DIRECTIONS FOR THIS TASK:
Reproduce the listing below verbatim, leaving out the pictures.

DATA EXTRACTS:

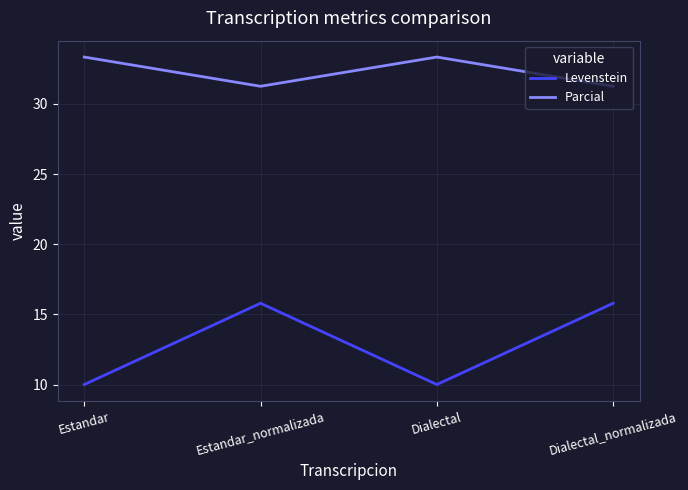

Which series has the largest range (max minus min)?

Levenstein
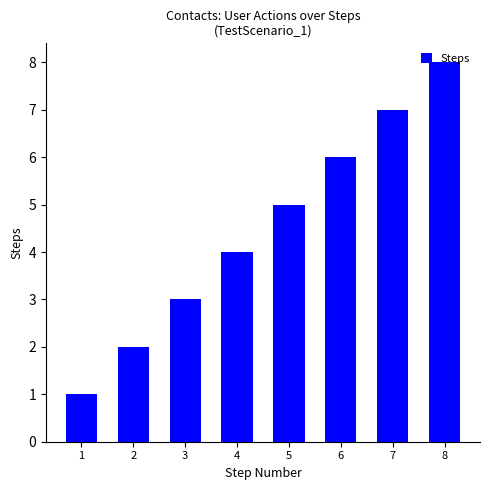

What is the value of the 1st bar from the left?

1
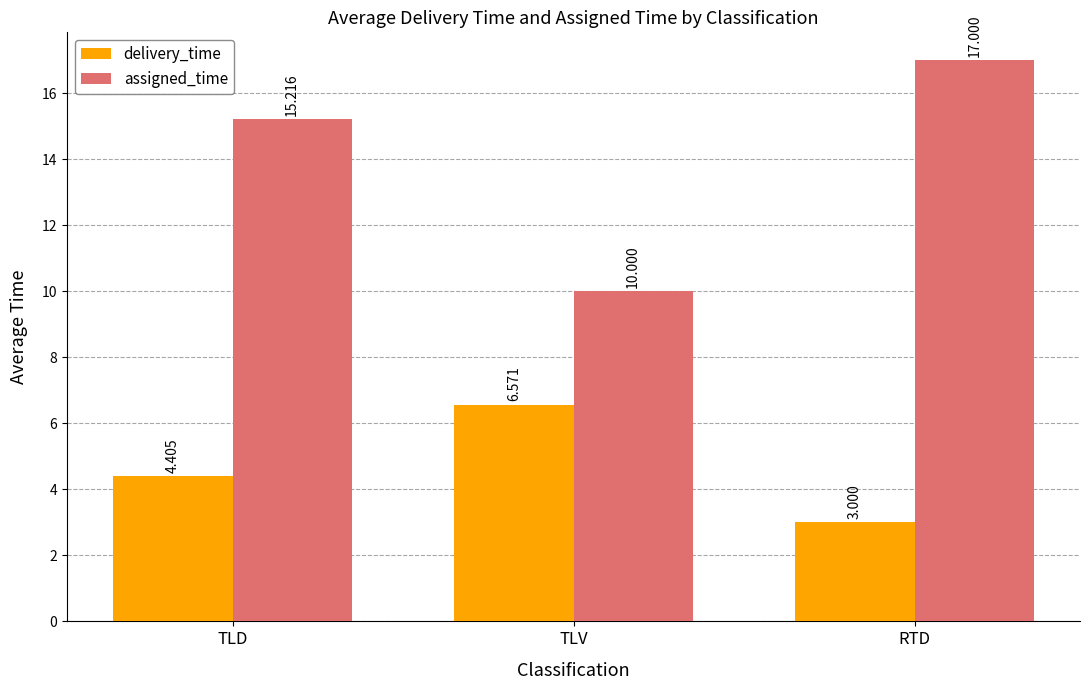

How many bars are there in each group?

2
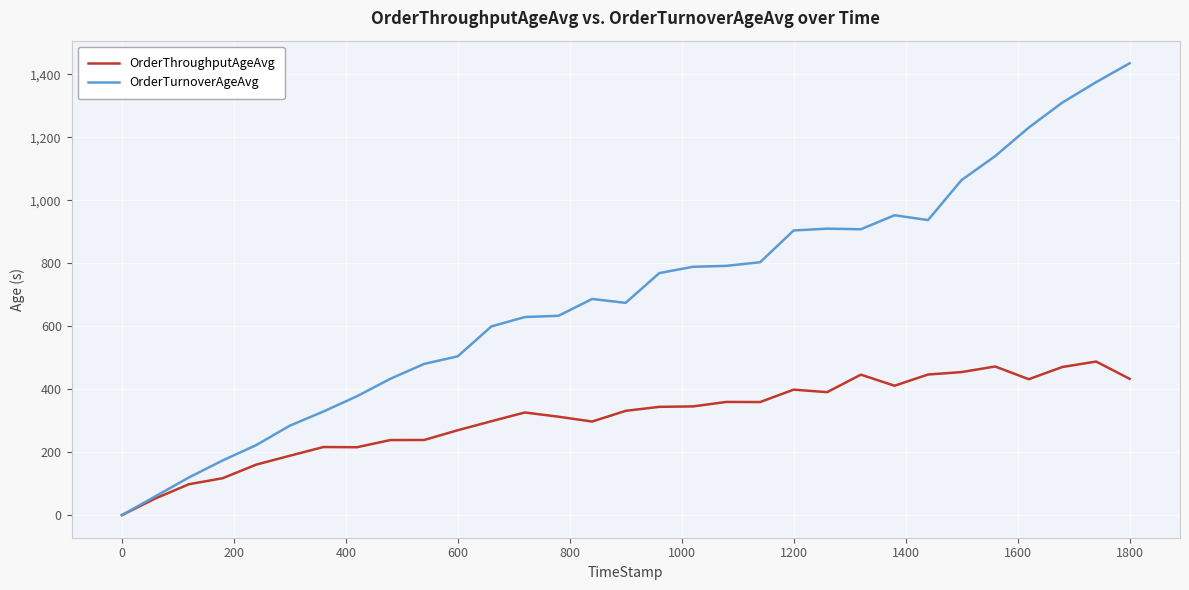

List the series in order of their overall mean, lowest first.

OrderThroughputAgeAvg, OrderTurnoverAgeAvg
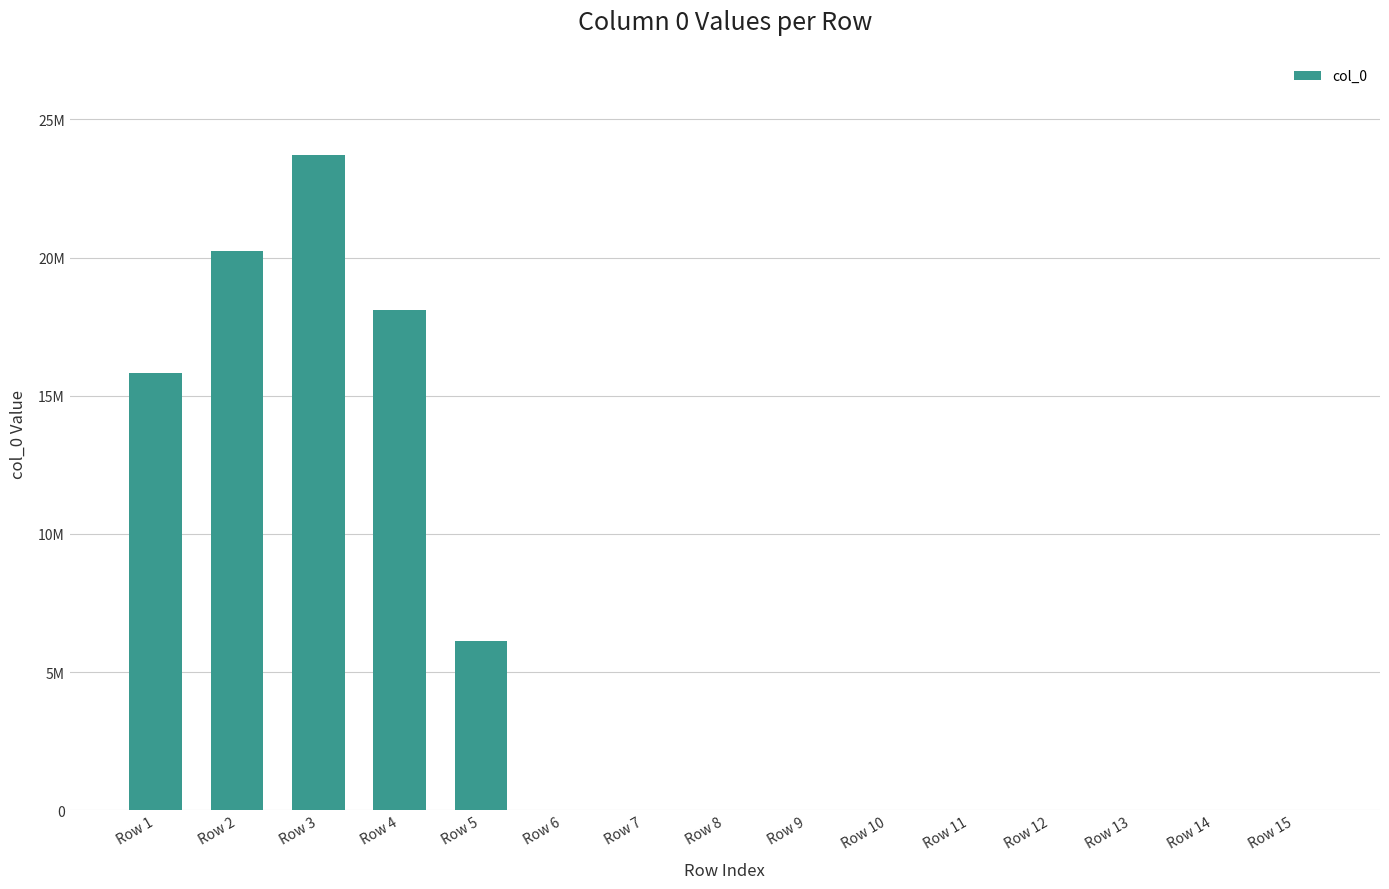

Reading left to right, what are all the values shown in this chart?

15808038	20229710	23706098	18103865	6144887	3381	19303	25626	11552	3370	100	367	0	24	0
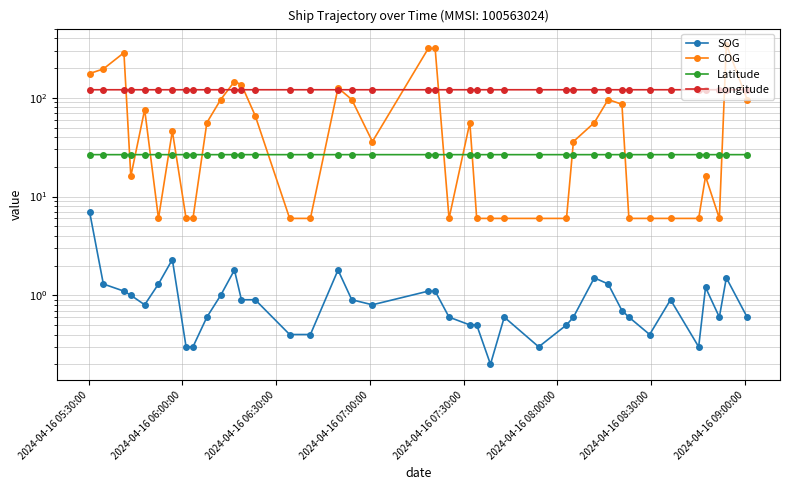

Is the value of Longitude at 2024-04-16 07:30:00 greater than the value of Latitude at 17?

Yes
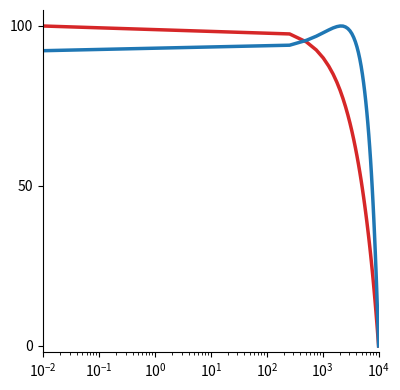

What is the greatest value displayed?

100.0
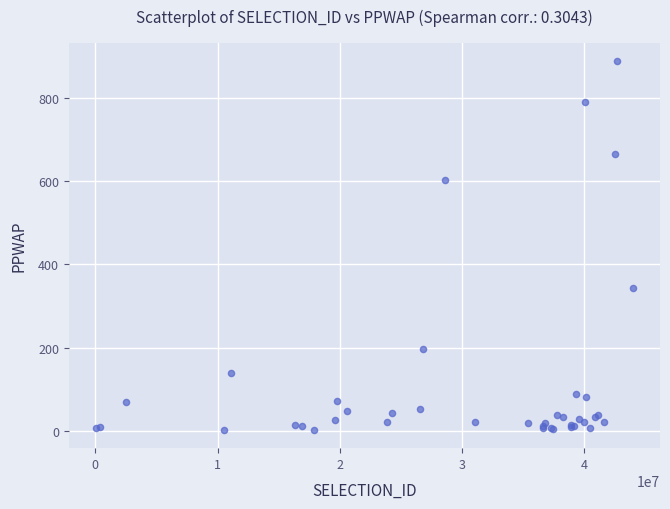

What Y value in the scatter plot is closest to 445?

344.4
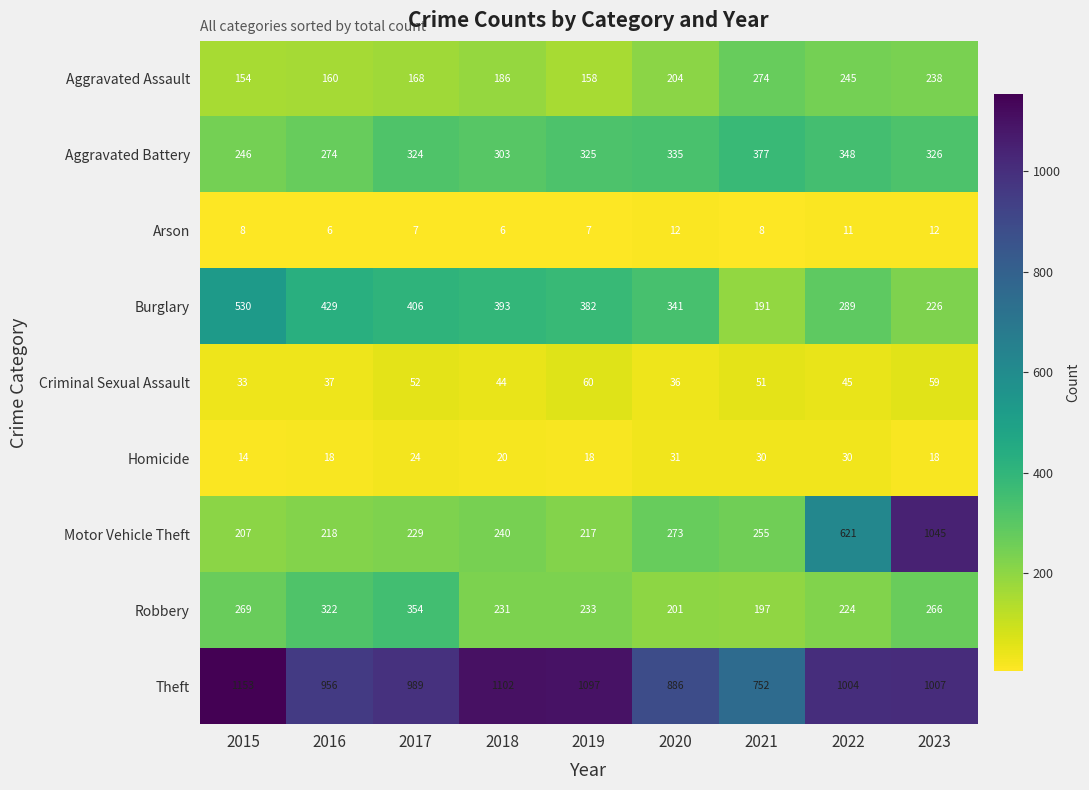

What is the difference between the maximum and minimum values in the Motor Vehicle Theft series?

838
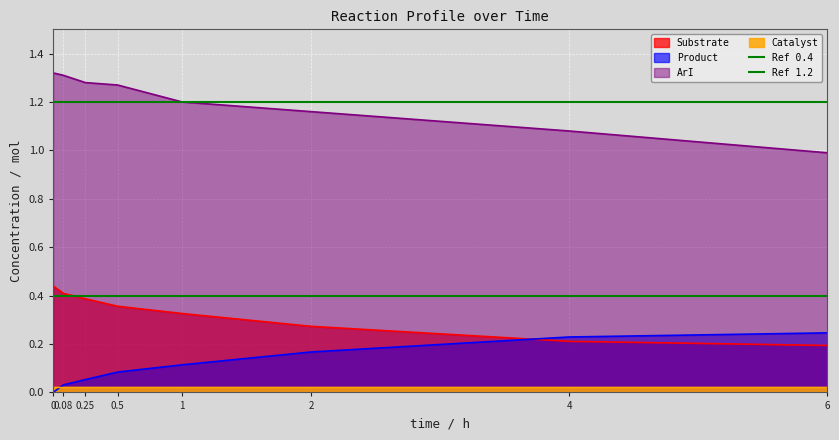

Is the value of Product at 2 greater than the value of ArI at 4?

No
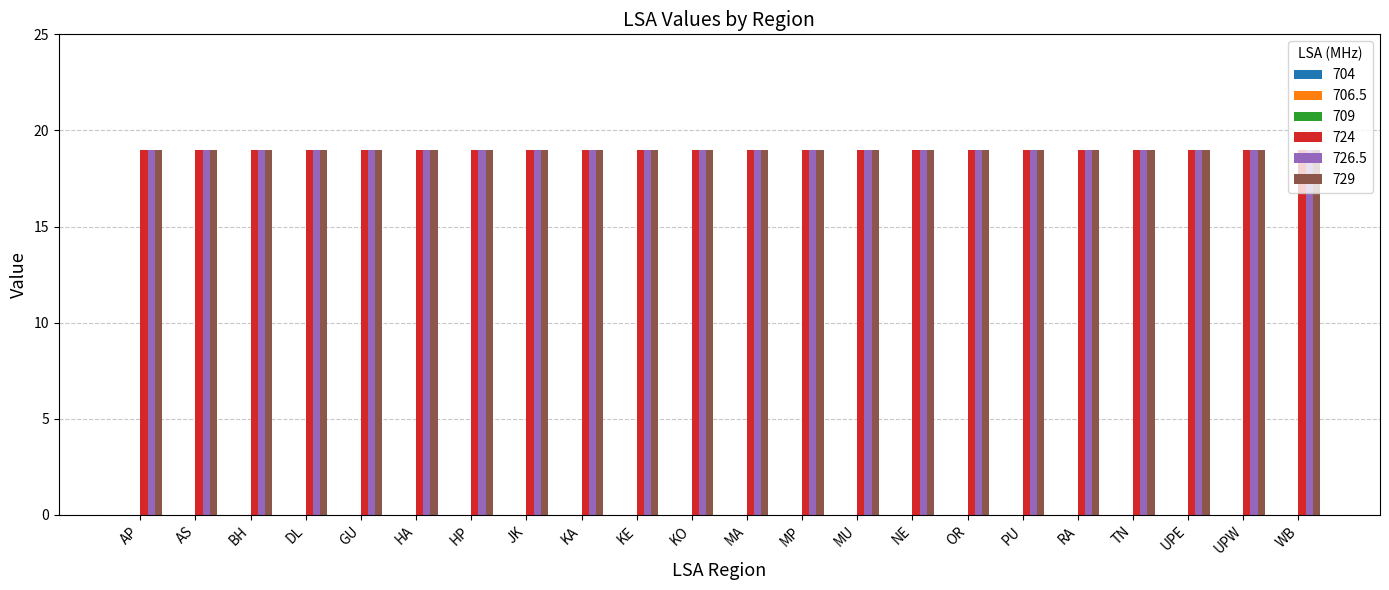

Rank the series by their maximum value, from lowest to highest.

704, 706.5, 709, 724, 726.5, 729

EXERCISE SOLUTION:
Which series has the largest range (max minus min)?

Levenstein

What is the value of the 1st bar from the left?

1

How many bars are there in each group?

2

List the series in order of their overall mean, lowest first.

OrderThroughputAgeAvg, OrderTurnoverAgeAvg

Reading left to right, what are all the values shown in this chart?

15808038	20229710	23706098	18103865	6144887	3381	19303	25626	11552	3370	100	367	0	24	0

Is the value of Longitude at 2024-04-16 07:30:00 greater than the value of Latitude at 17?

Yes

What is the greatest value displayed?

100.0

What Y value in the scatter plot is closest to 445?

344.4

What is the difference between the maximum and minimum values in the Motor Vehicle Theft series?

838

Is the value of Product at 2 greater than the value of ArI at 4?

No

Rank the series by their maximum value, from lowest to highest.

704, 706.5, 709, 724, 726.5, 729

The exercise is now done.